US stocks are edging higher after PPI jumps to 11.2% YoY and JP Morgan sees profits fall
- Dow futures -0.1% at 34185
- S&P futures +0.01% at 4396
- Nasdaq futures +0.1% at 13950
- FTSE -0.2% at 7563
- Dax -1% at 13978
- Euro Stoxx -1% at 3800
Stocks rise, PPI inflation increases more than expected
US stocks are heading for a quiet start after a mildly weaker close on Tuesday, as investors continue digesting the latest US consumer inflation report and the beginning of earnings season.
Inflation data yesterday showed that consumer prices were at a 40-year high. Today the PPI inflation report, which measures inflation at wholesale level, showed a rise of 11.2%, up from 10% in February and ahead of the 10.5% forecast. Hit PPI inflation suggests that consumer prices are unlikely to cool soon.
Expectations of a more hawkish Fed have boosted the USD and dragged on stocks sharply over the past week. According to the CME Fed Funds, the market is pricing in an 87% probability of a 0.5% in the May meeting. This was up from 81% yesterday before the CPI release.
Separately Russia Ukraine headlines are in focus as peace talks fall apart and oil prices are back on the rise.
In corporate news:
US banks kicked off the US earnings season today, with JPMorgan on to a disappointing start. The bank reported EPS of $2.63, down from $4.50 the year before and missing the $2.73 forecast, as deal-making slowed in the wake of the Russian war and amid uncertainty over the outlook.
Where next for the Dow Jones?
The Dow Jones faced rejection at 35380, falling below the 200 SMA, and is currently testing the 50 SMA and the falling trendline support. The long upper wick on the candle, in addition to the bearish crossover on the MACD, suggests that there could be more downside to come. Sellers will look to take out 34100, yesterday’s low, in order to push the price lower to 33500, the January 25 low, and 34200, the January low. On the flip side, should the support hold buyers could attempt a move back over the 200 sma at 35075.

Things to do:
- a) In the market report above, what earnings per share did JPMorgan report?
- b) Extend the market report above with the next part, picking up after its final sentence.

Data records:
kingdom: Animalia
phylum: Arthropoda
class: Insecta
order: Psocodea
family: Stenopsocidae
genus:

Outputs in order:
- a) $2.63

- b)
FX markets USD nudges higher, JPY tumbles
USD is edging a few pips higher, marking the 11th straight day of gains for the US dollar index, which has risen to a 23-month high on hawkish Fed bets.
USD/JPY trades at a fresh 7-year high and aims towards a 20-year high on central bank divergence. The BoJ’s Kudros reiterated the central bank’s accommodative stance overnight.
GBP/USD is edging a few points higher after UK inflation data revealed that inflation hit a new 30-year high of 7% YoY in March, up from 6.2% in February and ahead of forecasts of 6.7%. The pound is struggling around 1.30 on fears that a hawkish BoE could tip the UK into recession.
- GBP/USD +0.1% at 1.3011
- EUR/USD +0.04% at 1.0850
Oil extends gain
Oil prices rose 4% yesterday, rising above $100, and are moving higher again today after hopes of a diplomatic solution to the Russian war faded. Meanwhile, soft data from China is keeping gains limited.
The latest peace talks have ended in a stalemate, with Russia accusing Ukraine of derailing talks and saying that it would not ease up in its military attacks. The comments come as the IEA noted that around 1.5 million barrels of Russian oil are expected to be absent from the market in April, with this figure rising to 3 million barrels in May owing to Western sanctions and logistical contains.
OPEC has warned that it is impossible to replace lost Russian oil and has made it clear that it has no intention of raising output.
The easing of lockdown restrictions in China underpins demand, although data also showed that Chinese oil imports fell 14% due to lockdown restrictions.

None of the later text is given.